Sweet spot: 3x resource headroom. That design reduces infra errors to 2.1 percent (p < 0.001) while maintaining result consistency. The idea is that each task has a “floor” (guaranteed) and a “ceiling” (kill threshold), instead of a single pinned number.

Noise floor and leaderboard interpretation

The sharpest message from the authors is aimed at the AI community that comments on small model differences:

“Leaderboard differences below 3 percentage points deserve skepticism until the eval configuration is documented and matched.”

The reason is statistical: binomial confidence intervals already cover 1–2 percentage points independently of any infra effect. When you add infrastructure confounders of another 6 pp on top, the natural measurement uncertainty is around 8 pp in the worst cases.

Five concrete recommendations

The researchers conclude with a concrete list for evaluators:

  1. Specify both a guaranteed allocation and a hard kill threshold per task (not a single pinned value)
  2. Calibrate the gap so that floor and ceiling scores fall within statistical noise
  3. Explicitly report the enforcement methodology
  4. Document resource specifications as first-class experimental variables
  5. Run evaluations across multiple days to average out temporal noise (API latency, cluster health variations)

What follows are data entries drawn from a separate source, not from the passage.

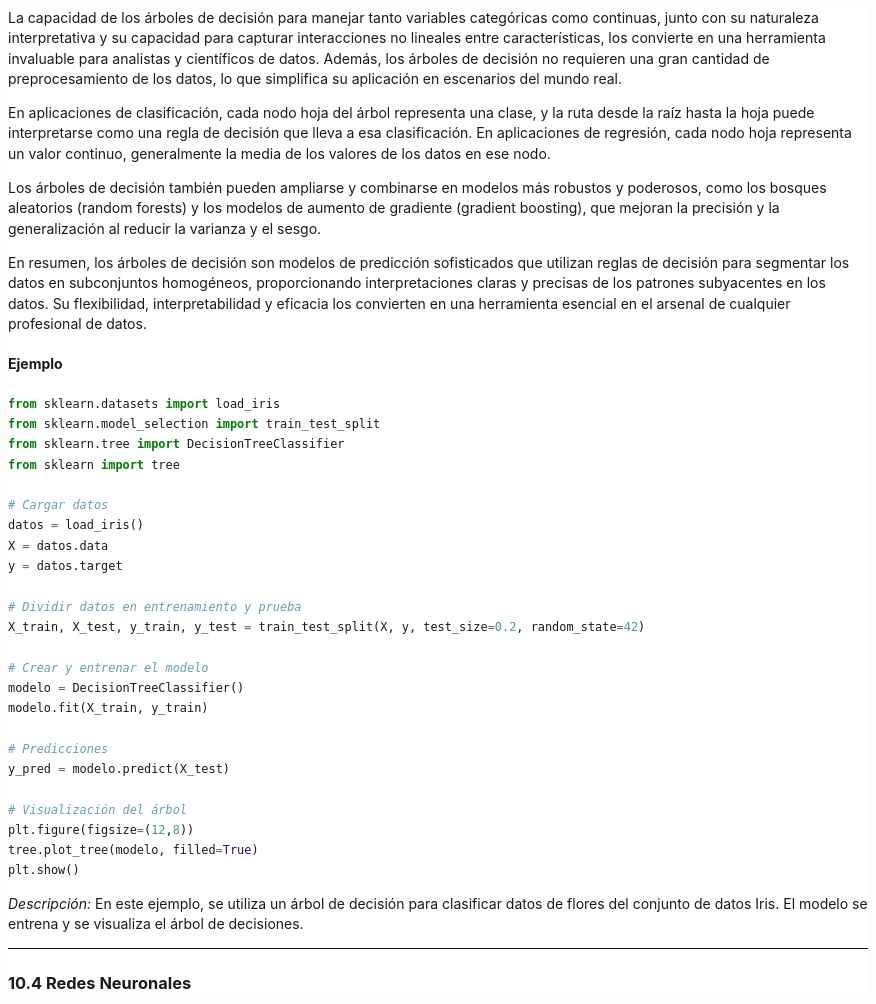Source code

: La capacidad de los árboles de decisión para manejar tanto variables categóricas como continuas, junto con su naturaleza interpretativa y su capacidad para capturar interacciones no lineales entre características, los convierte en una herramienta invaluable para analistas y científicos de datos. Además, los árboles de decisión no requieren una gran cantidad de preprocesamiento de los datos, lo que simplifica su aplicación en escenarios del mundo real.

En aplicaciones de clasificación, cada nodo hoja del árbol representa una clase, y la ruta desde la raíz hasta la hoja puede interpretarse como una regla de decisión que lleva a esa clasificación. En aplicaciones de regresión, cada nodo hoja representa un valor continuo, generalmente la media de los valores de los datos en ese nodo.

Los árboles de decisión también pueden ampliarse y combinarse en modelos más robustos y poderosos, como los bosques aleatorios (random forests) y los modelos de aumento de gradiente (gradient boosting), que mejoran la precisión y la generalización al reducir la varianza y el sesgo.

En resumen, los árboles de decisión son modelos de predicción sofisticados que utilizan reglas de decisión para segmentar los datos en subconjuntos homogéneos, proporcionando interpretaciones claras y precisas de los patrones subyacentes en los datos. Su flexibilidad, interpretabilidad y eficacia los convierten en una herramienta esencial en el arsenal de cualquier profesional de datos.

#### Ejemplo
```python
from sklearn.datasets import load_iris
from sklearn.model_selection import train_test_split
from sklearn.tree import DecisionTreeClassifier
from sklearn import tree

# Cargar datos
datos = load_iris()
X = datos.data
y = datos.target

# Dividir datos en entrenamiento y prueba
X_train, X_test, y_train, y_test = train_test_split(X, y, test_size=0.2, random_state=42)

# Crear y entrenar el modelo
modelo = DecisionTreeClassifier()
modelo.fit(X_train, y_train)

# Predicciones
y_pred = modelo.predict(X_test)

# Visualización del árbol
plt.figure(figsize=(12,8))
tree.plot_tree(modelo, filled=True)
plt.show()
```
*Descripción:* En este ejemplo, se utiliza un árbol de decisión para clasificar datos de flores del conjunto de datos Iris. El modelo se entrena y se visualiza el árbol de decisiones.

---

### 10.4 Redes Neuronales
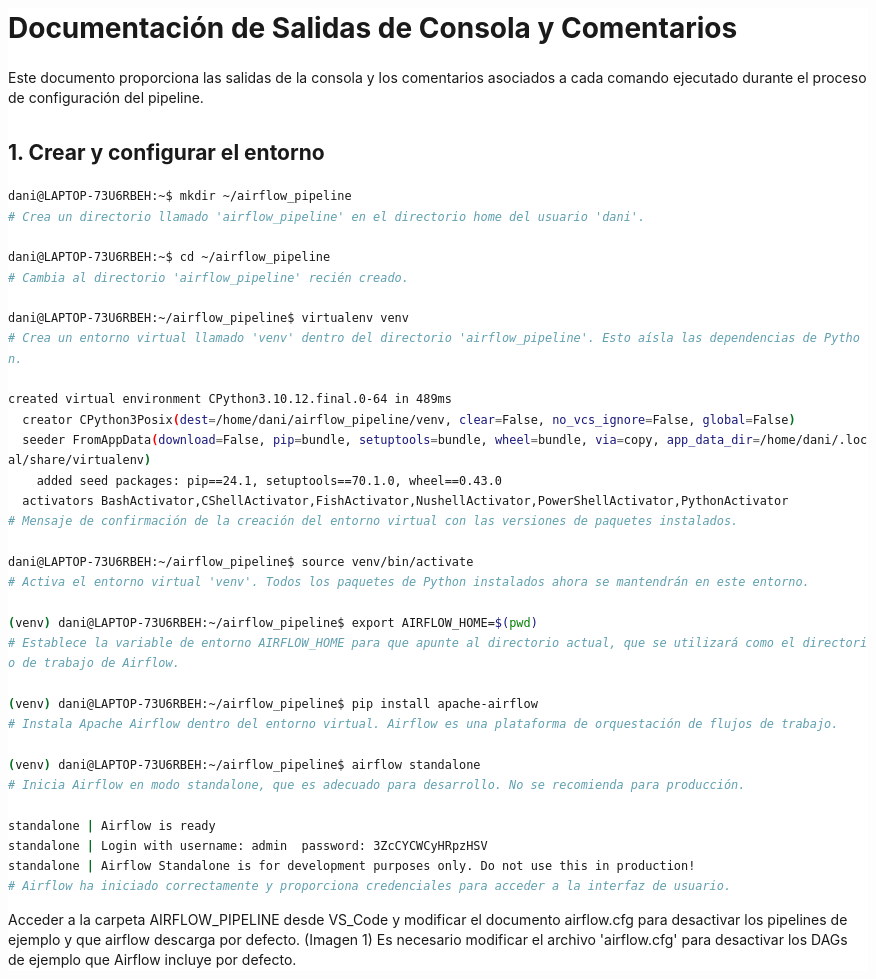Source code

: # Documentación de Salidas de Consola y Comentarios

Este documento proporciona las salidas de la consola y los comentarios asociados a cada comando ejecutado durante el proceso de configuración del pipeline.


## 1. Crear y configurar el entorno

```bash 
dani@LAPTOP-73U6RBEH:~$ mkdir ~/airflow_pipeline
# Crea un directorio llamado 'airflow_pipeline' en el directorio home del usuario 'dani'.

dani@LAPTOP-73U6RBEH:~$ cd ~/airflow_pipeline
# Cambia al directorio 'airflow_pipeline' recién creado.

dani@LAPTOP-73U6RBEH:~/airflow_pipeline$ virtualenv venv
# Crea un entorno virtual llamado 'venv' dentro del directorio 'airflow_pipeline'. Esto aísla las dependencias de Python.

created virtual environment CPython3.10.12.final.0-64 in 489ms
  creator CPython3Posix(dest=/home/dani/airflow_pipeline/venv, clear=False, no_vcs_ignore=False, global=False)
  seeder FromAppData(download=False, pip=bundle, setuptools=bundle, wheel=bundle, via=copy, app_data_dir=/home/dani/.local/share/virtualenv)
    added seed packages: pip==24.1, setuptools==70.1.0, wheel==0.43.0
  activators BashActivator,CShellActivator,FishActivator,NushellActivator,PowerShellActivator,PythonActivator
# Mensaje de confirmación de la creación del entorno virtual con las versiones de paquetes instalados.

dani@LAPTOP-73U6RBEH:~/airflow_pipeline$ source venv/bin/activate
# Activa el entorno virtual 'venv'. Todos los paquetes de Python instalados ahora se mantendrán en este entorno.

(venv) dani@LAPTOP-73U6RBEH:~/airflow_pipeline$ export AIRFLOW_HOME=$(pwd)
# Establece la variable de entorno AIRFLOW_HOME para que apunte al directorio actual, que se utilizará como el directorio de trabajo de Airflow.

(venv) dani@LAPTOP-73U6RBEH:~/airflow_pipeline$ pip install apache-airflow
# Instala Apache Airflow dentro del entorno virtual. Airflow es una plataforma de orquestación de flujos de trabajo.

(venv) dani@LAPTOP-73U6RBEH:~/airflow_pipeline$ airflow standalone
# Inicia Airflow en modo standalone, que es adecuado para desarrollo. No se recomienda para producción.

standalone | Airflow is ready
standalone | Login with username: admin  password: 3ZcCYCWCyHRpzHSV
standalone | Airflow Standalone is for development purposes only. Do not use this in production!
# Airflow ha iniciado correctamente y proporciona credenciales para acceder a la interfaz de usuario.
```
Acceder a la carpeta AIRFLOW_PIPELINE desde VS_Code y modificar el documento airflow.cfg para desactivar los pipelines de ejemplo y que airflow descarga por defecto. (Imagen 1)
  Es necesario modificar el archivo 'airflow.cfg' para desactivar los DAGs de ejemplo que Airflow incluye por defecto.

Why this matters for the industry

The authors’ core conclusion: “A 2-point lead on a leaderboard might reflect a genuine capability difference, or it might reflect that one eval ran on beefier hardware, or even at a luckier time of day.”

For the AI community, this means a need for more structured infrastructure documentation when publishing results. Benchmarks published without precise RAM, CPU, API header and time-window configuration — which is most of them — carry noise that can completely bury nominal model quality differences.

Anthropic’s work arrives at a moment when differences between models are measured in single percentage points, and marketing presents those differences as revolutionary. The study shows why significantly more caution is needed here.

🤖

This article was generated using artificial intelligence from primary sources.